In short, the posters issues aren't with Automatic Updates, they're with an environment that doesn't respect users.

It's not unreasonable to say that you can run Windows XP without antivirus, assuming that you are a competent computer user and keep Windows Update going. Once you have a virus, you will have to reformat to guarantee a clean system anyway; antivirus is simply a conceptually wrong solution to the problem (see also http://xkcd.com/463/).

But, on the other hand, why not just use a better operating system? Linux, of course, but even Vista is going to have better lockdown of administrative privileges.

One of the things I really couldn't stand about Windows was how every program had to have its own stupid little updater, with its own rules, taking up resources and system tray space. This is the worst part of automatic updates -- somehow most Windows developers are totally incompetent at writing them.

Yes, program authors should just get it right the first time. If they hadn't written those bugs in the first place, there'd be no security exploits!

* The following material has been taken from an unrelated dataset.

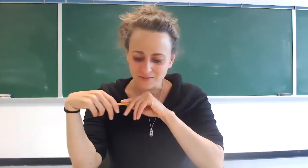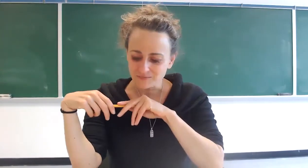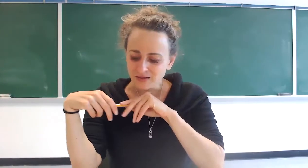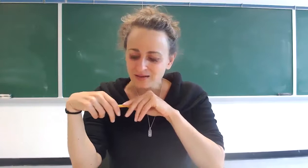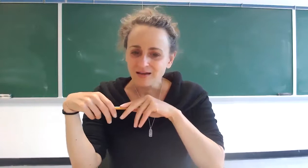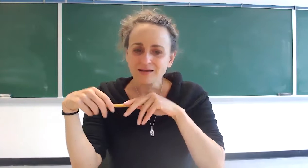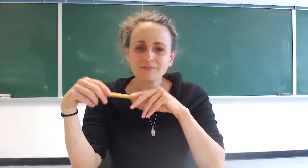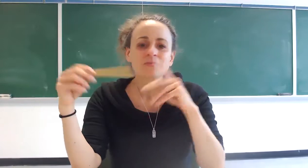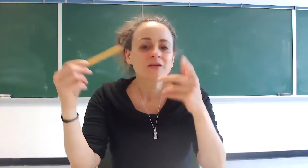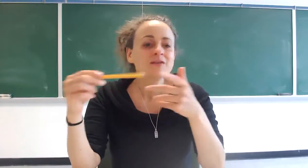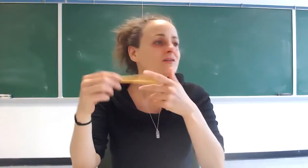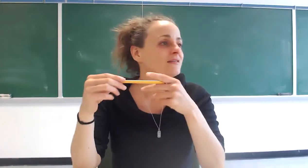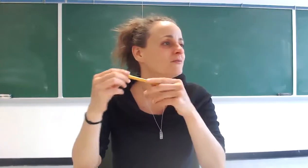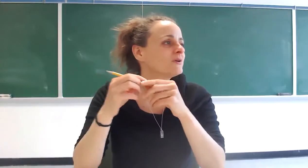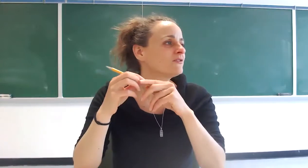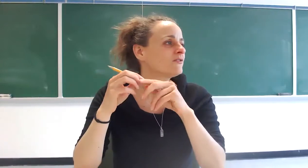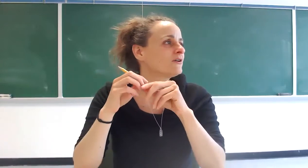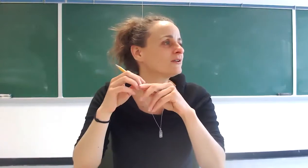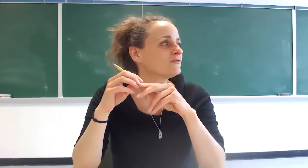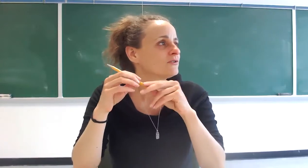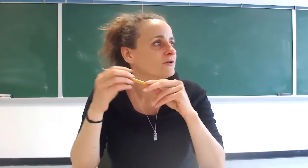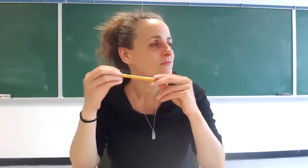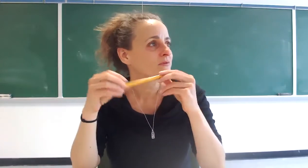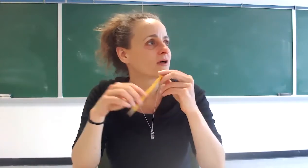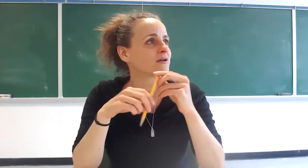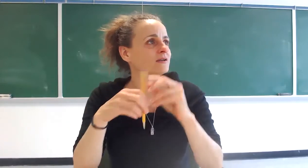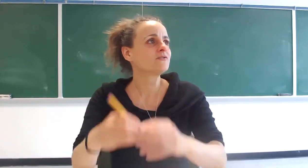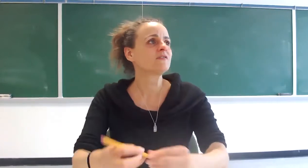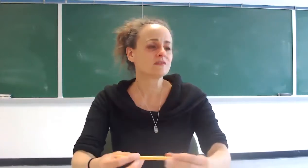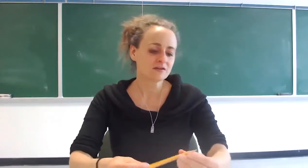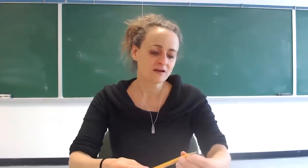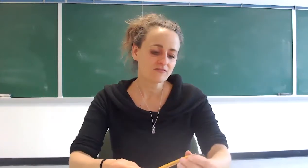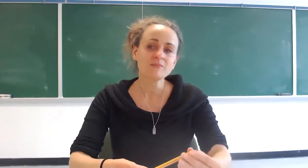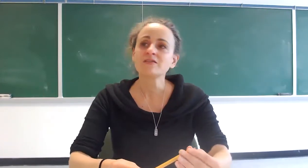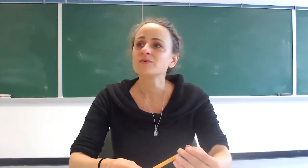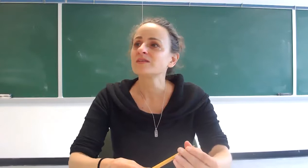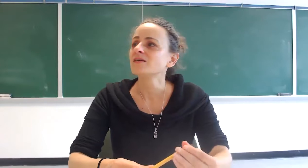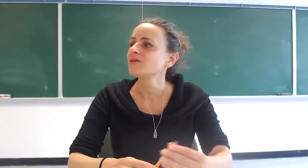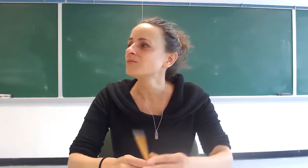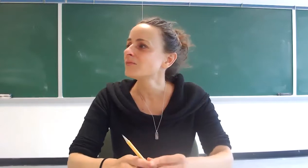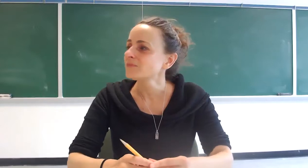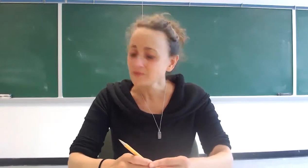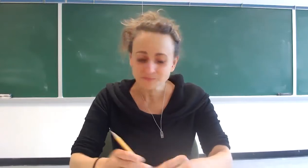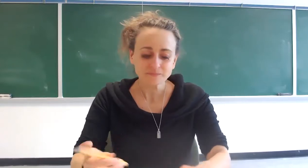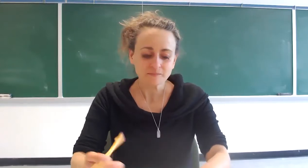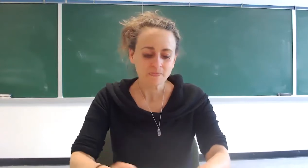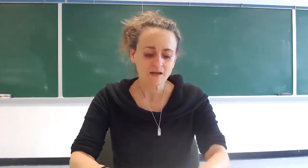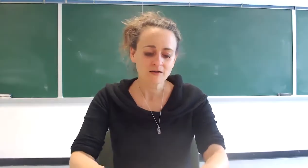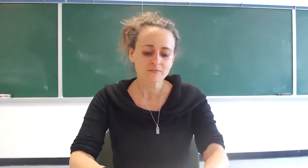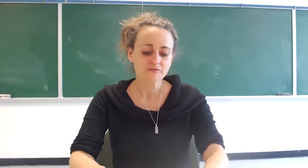one um a really good class I'm doing in the fall if you're uh interested in a feminist critique of the Hebrew Bible um the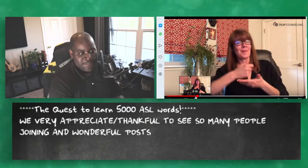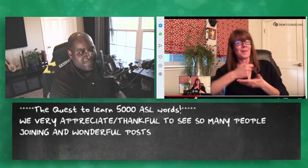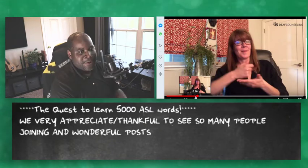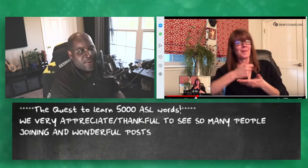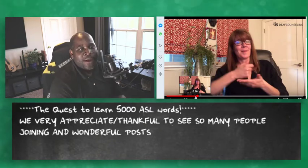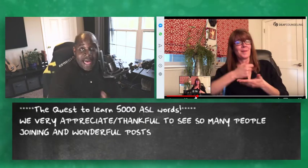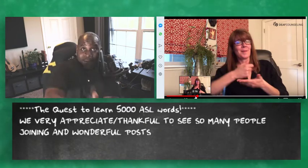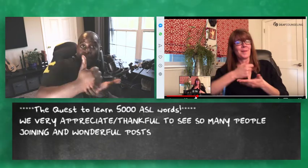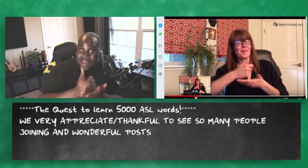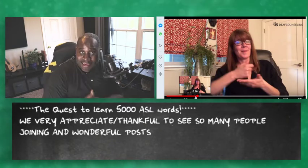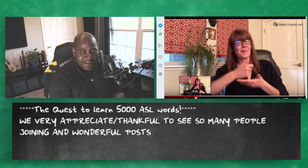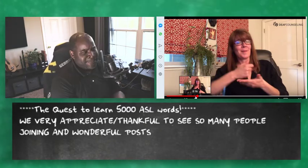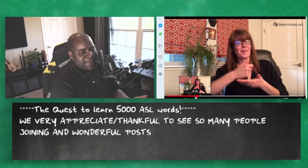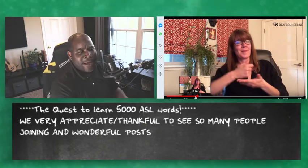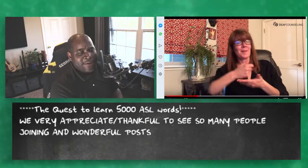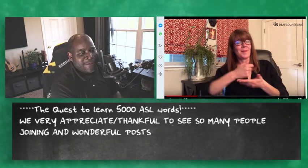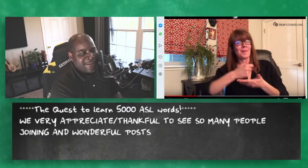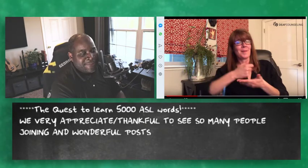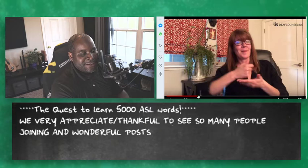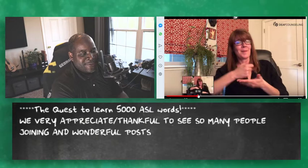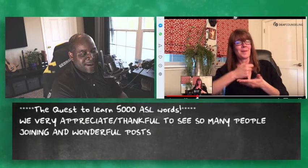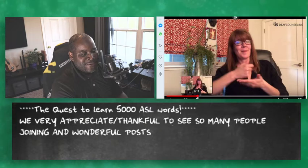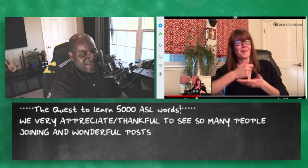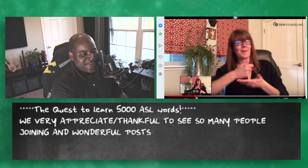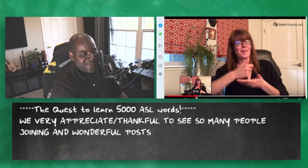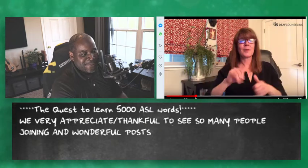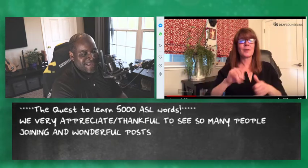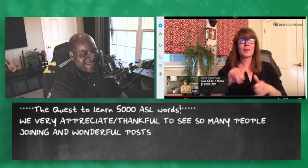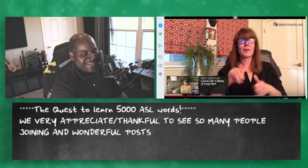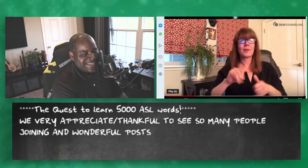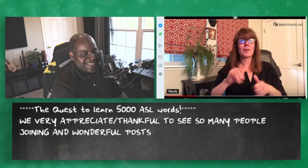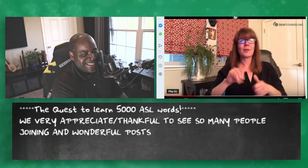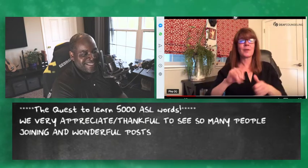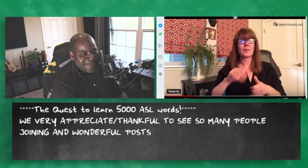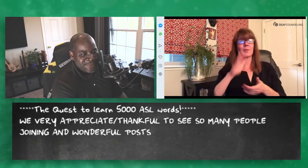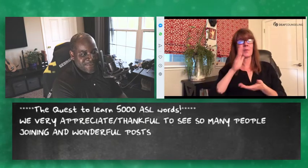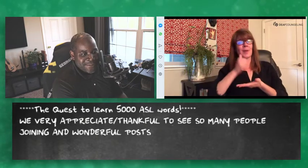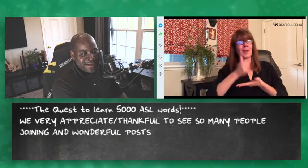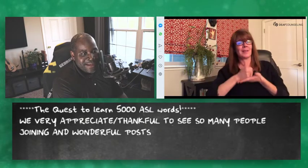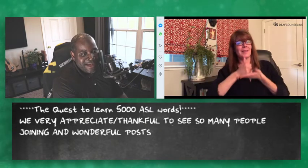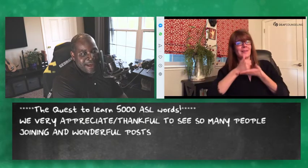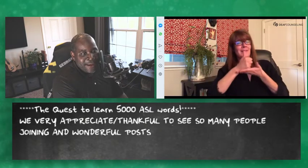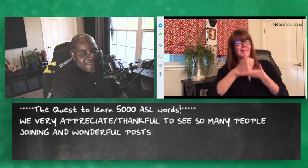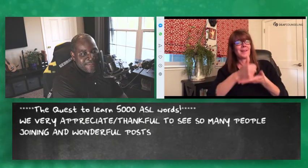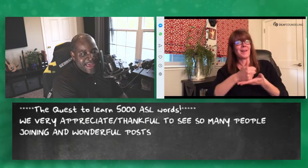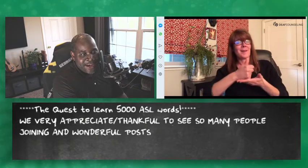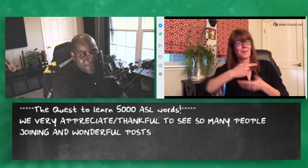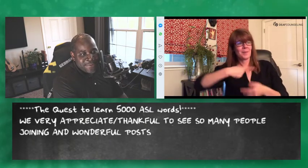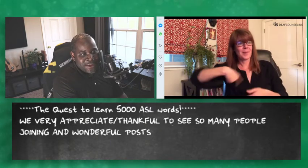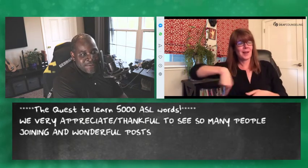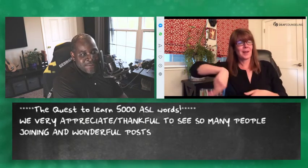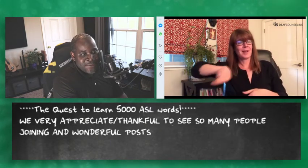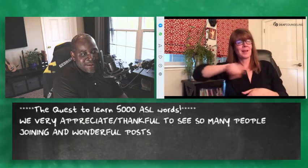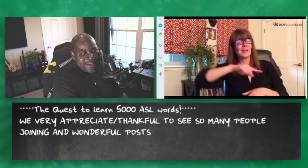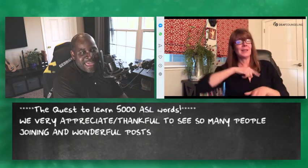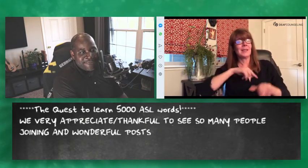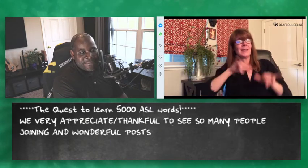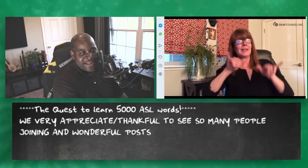or help me wow I forgot the direction that she was doing that in let's see what she was doing that help you everybody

I understand that the updates are annoying, but all of the alternatives are worse. Silent updating? I want control. Manual updating? People won't do it. No updates at all? The botnet lords love this idea.

So the only real solution is to default systems to patch themselves, and hopefully get the experience right for the confirmation dialog.

No antivirus? I can understand that. But turning off windows auto updates? Way to get hit with the next Sasser/Blaster/Conficker.
Not very likely. According to the author, he's behind a well-configured firewall.